Three Stories for 2010
In recent years, the big story in paper has been more than a decade of low profitability, followed by consolidation and capacity rationalization. This resulted in higher prices, despite declining demand. Even with the collapse in demand during the Great Recession, paper prices held up reasonably well in 2009.
For 2010, three big stories will be the end of the recession, the end of black liquor credits, and the proposed anti-dumping and countervailing duties on coated papers from China and Indonesia.
• The key question about the end of the recession is: How much will demand bounce back? We’ll examine this in more depth as the year unfolds, but basically, we should expect a return to the pre-recession trend, not the pre-recession level of demand.

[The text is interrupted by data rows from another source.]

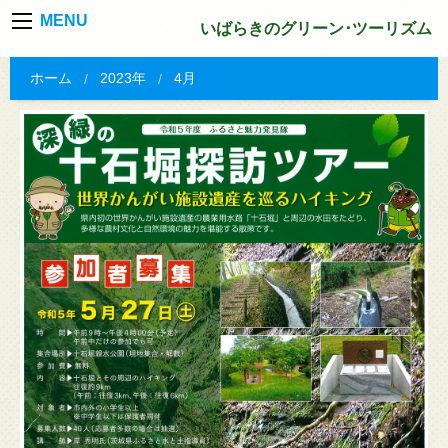
MENU
いばらきのグリーン･ツーリズム
ホーム
2023年
4月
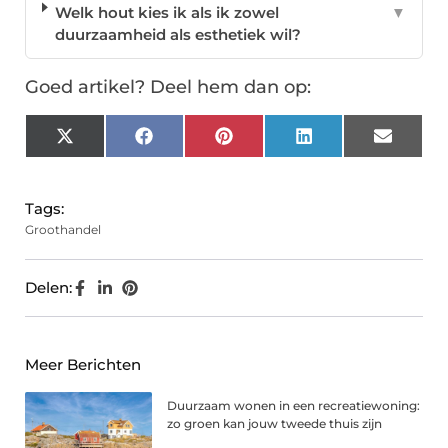
Welk hout kies ik als ik zowel
▼
duurzaamheid als esthetiek wil?
Goed artikel? Deel hem dan op:
X
Facebook
Pinterest
LinkedIn
Email
(Twitter)
Tags:
Groothandel
Delen:
Meer Berichten
Duurzaam wonen in een recreatiewoning:
zo groen kan jouw tweede thuis zijn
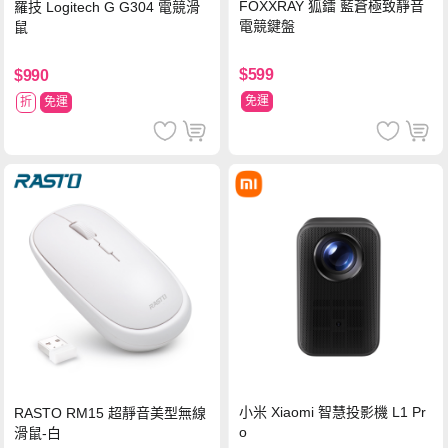
FOXXRAY 狐鐳 藍蒼極致靜音
羅技 Logitech G G304 電競滑
電競鍵盤
鼠
$599
$990
免運
折
免運
小米 Xiaomi 智慧投影機 L1 Pr
RASTO RM15 超靜音美型無線
o
滑鼠-白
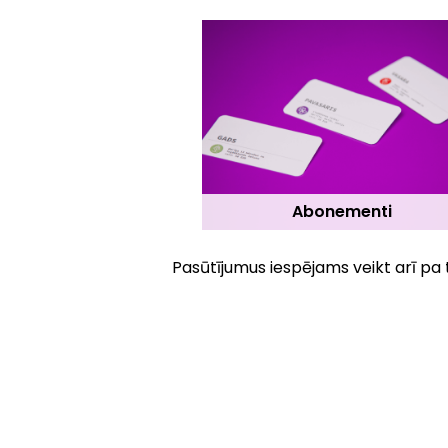
Abonementi
Pasūtījumus iespējams veikt arī pa 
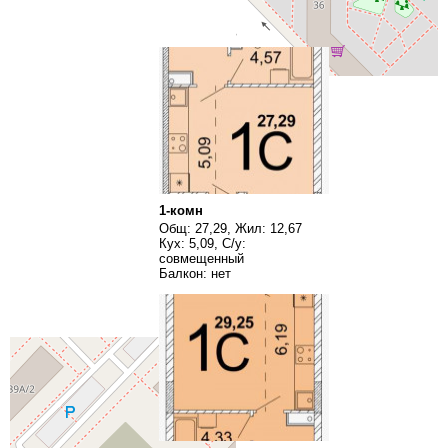
1-комн
Общ: 27,29, Жил: 12,67
Кух: 5,09, С/у:
совмещенный
Балкон: нет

Prior to the recession, North American paper consumption was flat to slightly negative. The two-year decline in 2008-09 was about 27%, and we don’t expect to get that back. More likely, we’ll see a return to a flat or slightly declining trend from this new, lower level. We may get a slight bounce of a few percent as inventories are balanced and some delayed print advertising and promotion kicks in, but that’s about all.

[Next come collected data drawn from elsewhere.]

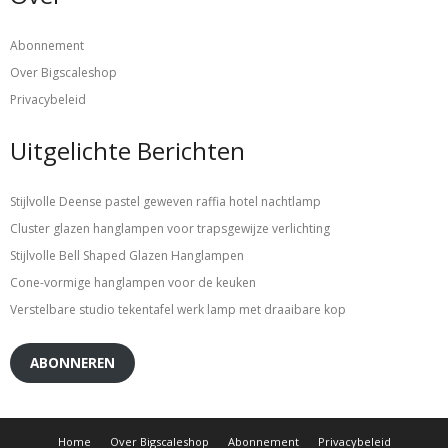
Abonnement
Over Bigscaleshop
Privacybeleid
Uitgelichte Berichten
Stijlvolle Deense pastel geweven raffia hotel nachtlamp
Cluster glazen hanglampen voor trapsgewijze verlichting
Stijlvolle Bell Shaped Glazen Hanglampen
Cone-vormige hanglampen voor de keuken
Verstelbare studio tekentafel werk lamp met draaibare kop
ABONNEREN
Home
Over Bigscaleshop
Abonnement
Privacybeleid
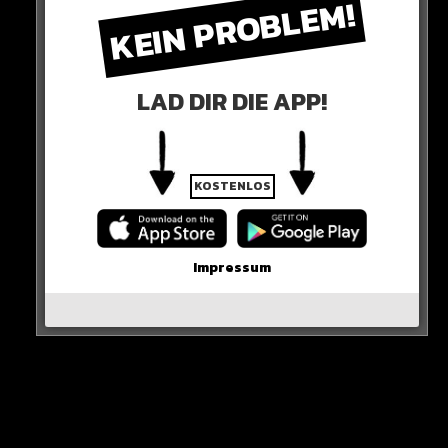
KEIN PROBLEM!
LAD DIR DIE APP!
KOSTENLOS
Impressum
Die Beamten können alle mutmaßlichen Täter
identifizieren und leiten Verfahren wegen
Volksverhetzung ein.
HIER DIE QUELLE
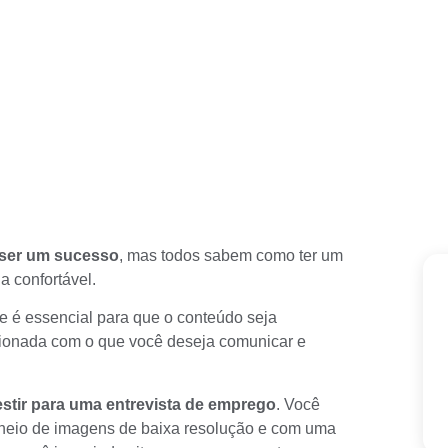
 ser um sucesso
, mas todos sabem como ter um
a confortável.
e é essencial para que o conteúdo seja
acionada com o que você deseja comunicar e
stir para uma entrevista de emprego
. Você
, cheio de imagens de baixa resolução e com uma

• As a result of legislation designed to encourage the use of biofuels, U.S. pulp and paper mills got a whopping $8 billion subsidy in 2009 for burning black liquor, a byproduct of the pulping process that the mills have been burning for decades. While desperately needed by the mills in the face of collapsing demand, this was certainly not the intent of the lawmakers. The subsidy ended at year end, and mills will be under severe profit pressures once again.
• In September, 2009, NewPage, Sappi, Appleton Coated and the United Steelworks filed a petition with the International Trade Commission and the Department of Commerce, citing unfair competition and illegal subsidies on coated papers from Indonesia and China. While there is no doubt that imports have gained share in the U.S., resulting in mill closures and lost jobs, previous cases have failed.